In a sermon I preached forty years ago, at the Mattins of Christmass Day in the year of my diaconate, I said that the Incarnation meant that God was in the belly of a Palestinian peasant girl who is Queen of Heaven. Critics fell into three categories: those who disliked my phrase because of its physicality and because it placed the origins of our faith among foreigners (surely Mary must have been a middle-class Englishwoman and if not a member of the WI then at least of the Young Wives); those who didn't like the phrase Queen of Heaven; and those who disliked both.

'The Immaculate Conception'. It's a lovely rolling phrase, isn't it (we classicists would analyse its rhythm as the trispondaicus). And it's a phrase, too, that can scare people silly. Is it sometimes the physicality - again, of conception - that disturbs them; conception, a process that occurs a little way south of the tummy button? Not the sort of thing the fastidious want to have dragged in front of their noses. C S Lewis points out that the devils too are fastidious in their horror at the flesh: Screwtape refers to a human as 'this animal, this thing begotten in a bed'. Or perhaps people are scared of the word 'Immaculate'; perhaps it suggests foreign religion - little old Irish women clutching their rosaries or Spanish ladies in black making their nine successive First Saturday communions in honour of the Immaculate Heart (a devotion which Cardinal Ratzinger with gentle irony once called 'surprising for people from the Anglo-Saxon and German cultural worlds'). But 'immaculate' is a completely biblical concept in its Hebrew and Greek equivalents: it means spotless; and only what is without blemish is truly for God (for example, a spotless sacrificial lamb). Because Mary is to be wholly for God, is to give God his body, to give God his endowment of genes, give God the food of her breast: so Mary by God's gift is to be the Immaculate, the one without blemish, the one in whom the Divine likeness has never been marred.

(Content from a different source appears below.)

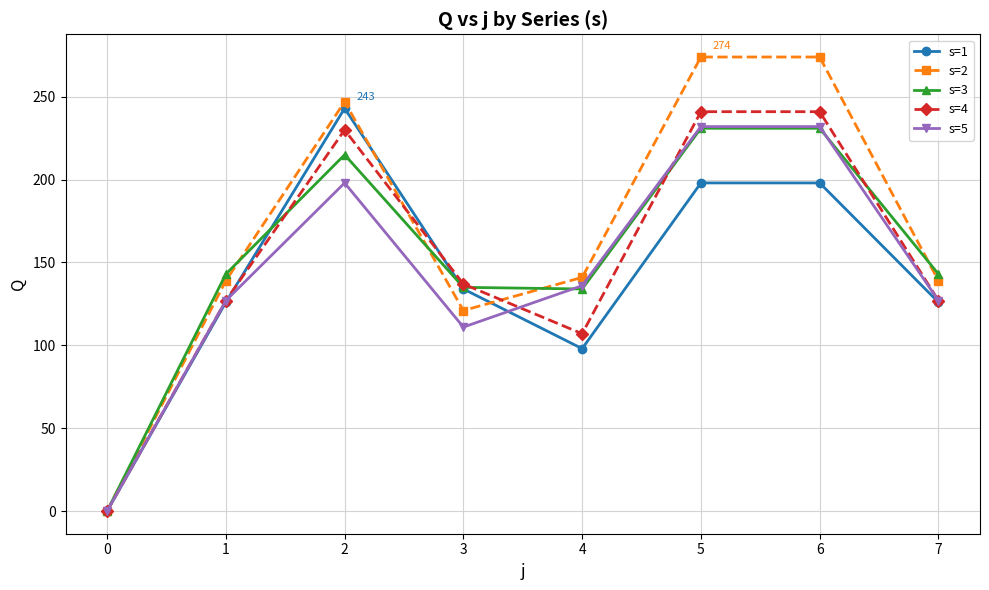

Which series has the widest spread of values?

s=2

It is because Mary alone in the roots of her being is unmarked by sin that Mary alone is truly and wholly free. In our hearts, too, we should make her free and 'fear not'; she is never to be locked up in the tourist industry as a statue of doubtful taste carried in processions by foreign peasants for the English to photograph from within their coaches; Mary is not to be locked up by the Heritage business in a Merry England; she is not to be the Madonna of the Art Historians imprisoned in coffee table books.

If Mary is the Mother of God Incarnate, she is our Mother too, because we are in Christ, limbs of his body by our baptismal incorporation. Mary comes to us tonight, and what would a mother bring us her children except food; food for her children in exilio; food packed for our journey. Mary comes to this place and to this moment of time; Mary comes, bright with all the beauties known by men and angels; Mary comes to set upon our lips the blessed fruit of her womb Jesus.